Information given:
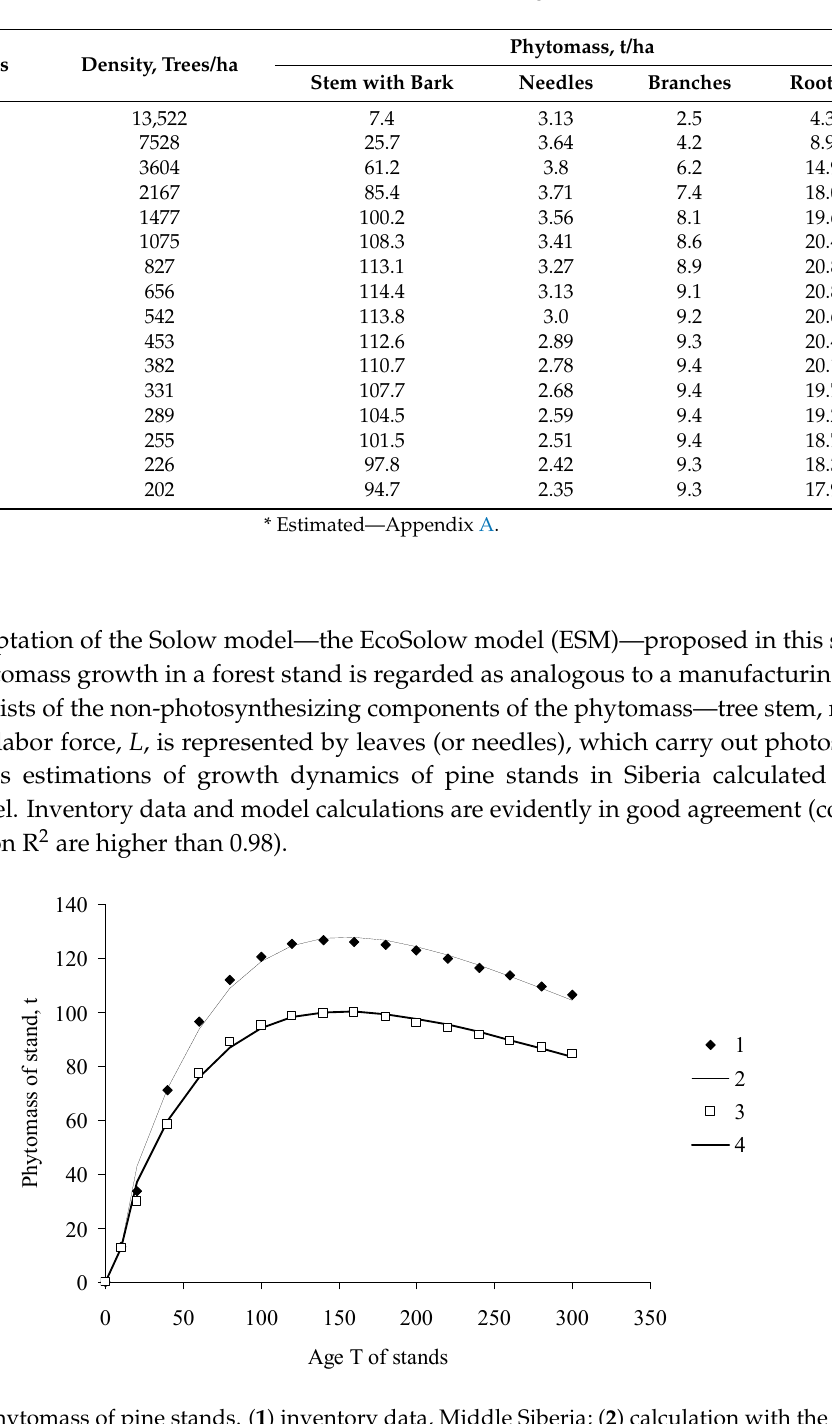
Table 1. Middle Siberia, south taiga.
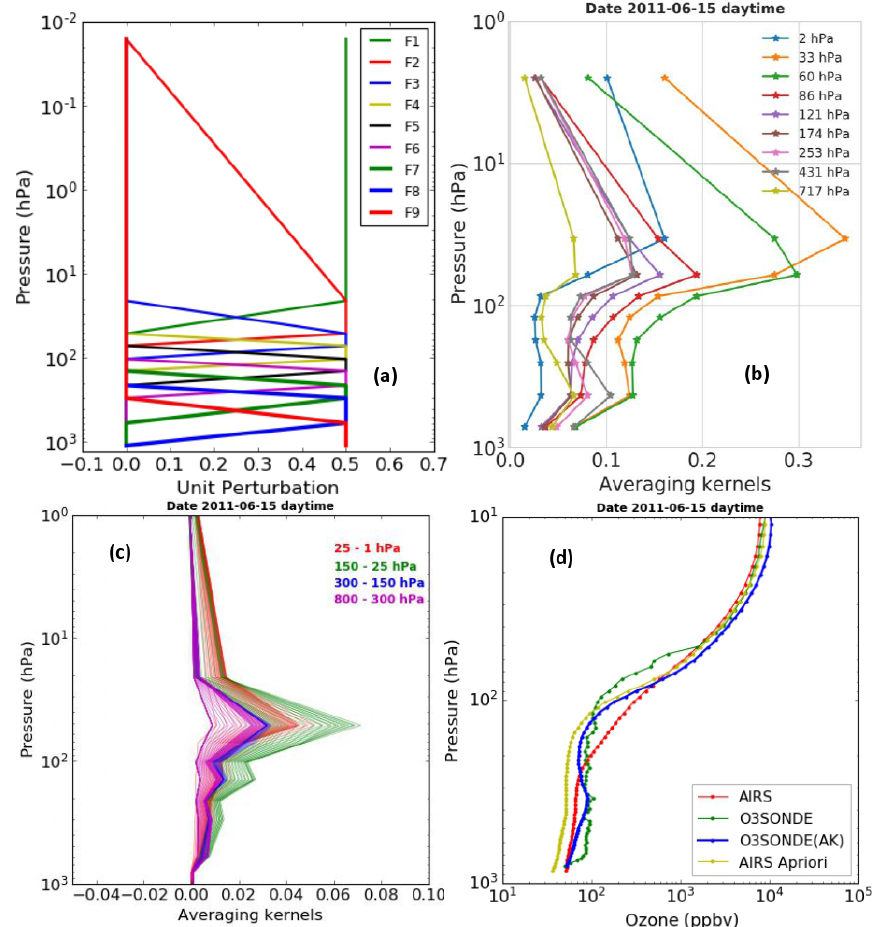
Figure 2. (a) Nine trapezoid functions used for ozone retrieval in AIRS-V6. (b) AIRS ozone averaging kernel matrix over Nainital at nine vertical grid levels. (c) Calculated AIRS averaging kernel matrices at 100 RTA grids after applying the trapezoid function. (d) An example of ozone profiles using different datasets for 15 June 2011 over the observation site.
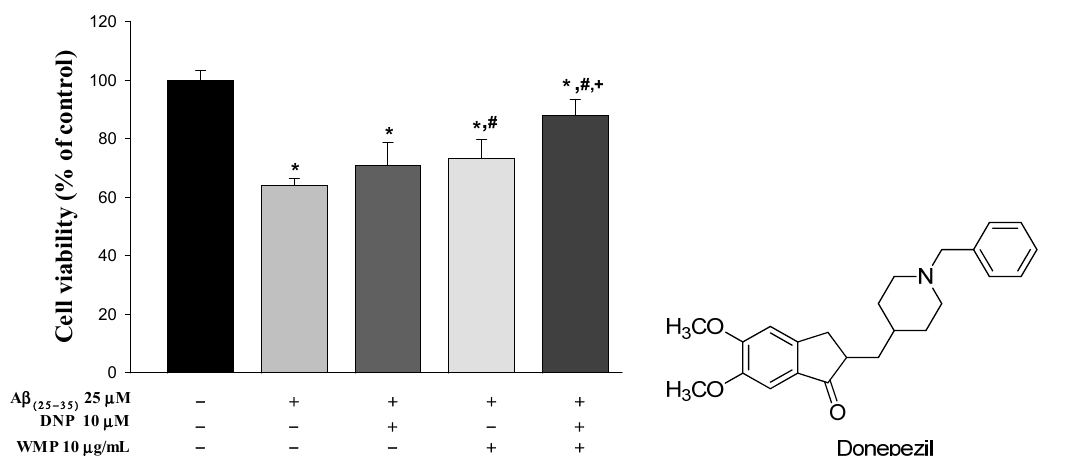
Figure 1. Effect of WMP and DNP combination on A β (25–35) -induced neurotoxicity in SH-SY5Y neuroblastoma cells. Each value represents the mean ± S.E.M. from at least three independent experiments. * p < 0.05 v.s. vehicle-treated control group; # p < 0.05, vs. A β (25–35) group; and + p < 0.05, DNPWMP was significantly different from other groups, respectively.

--

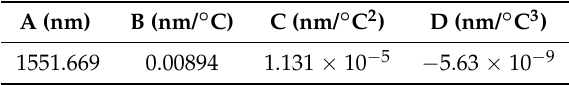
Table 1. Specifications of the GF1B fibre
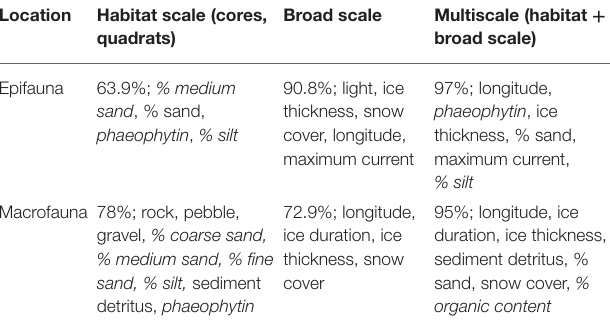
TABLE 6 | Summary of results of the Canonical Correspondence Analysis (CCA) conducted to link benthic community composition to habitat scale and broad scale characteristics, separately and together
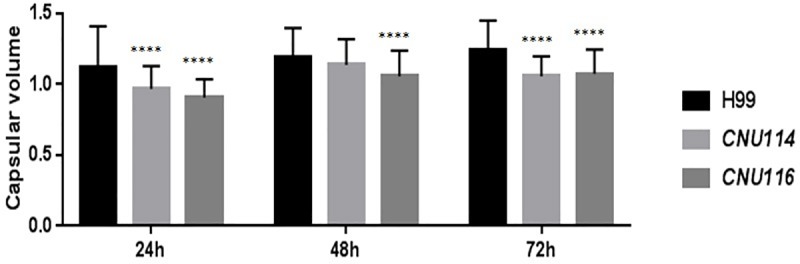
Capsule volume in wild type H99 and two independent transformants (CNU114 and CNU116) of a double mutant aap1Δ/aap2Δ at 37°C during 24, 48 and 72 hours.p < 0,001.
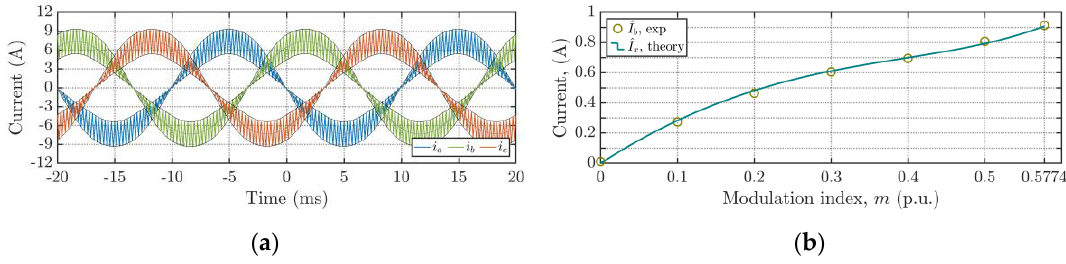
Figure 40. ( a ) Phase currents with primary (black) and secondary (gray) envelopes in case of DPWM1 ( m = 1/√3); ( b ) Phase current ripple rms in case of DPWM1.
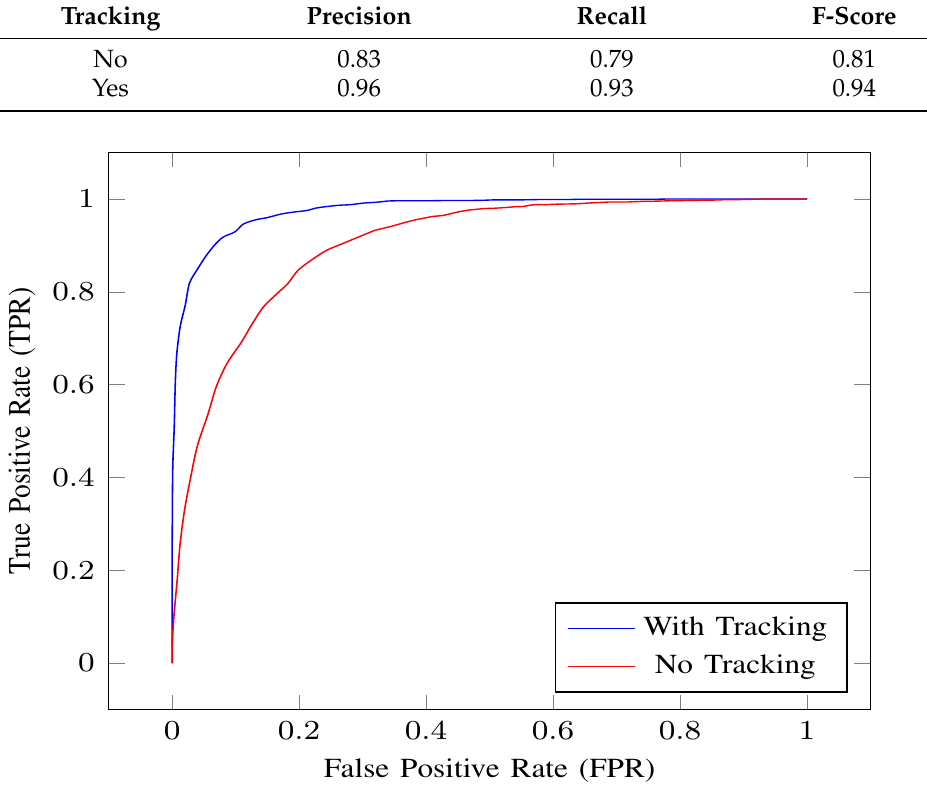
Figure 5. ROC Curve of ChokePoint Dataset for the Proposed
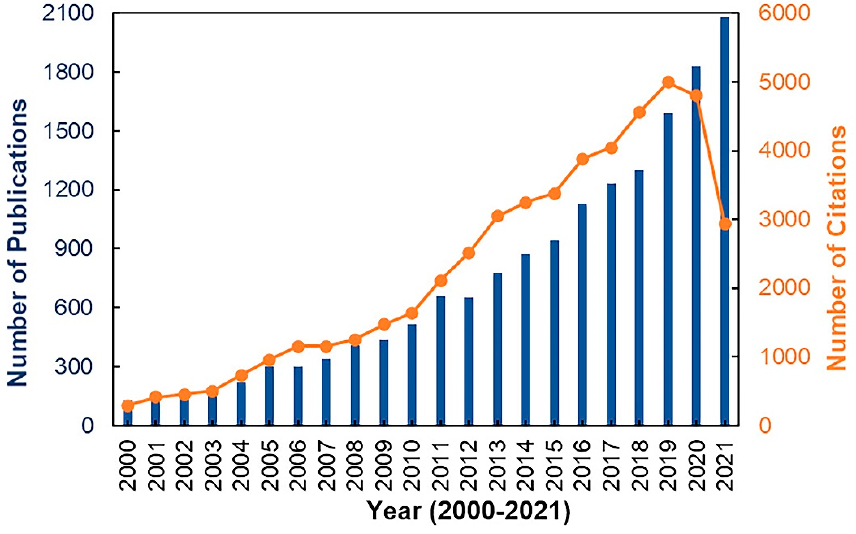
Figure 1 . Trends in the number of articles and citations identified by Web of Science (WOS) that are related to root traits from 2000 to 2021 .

Exercise description: Your reply should consist solely of the number of lines above that contain the word "independent".

Task answer: 2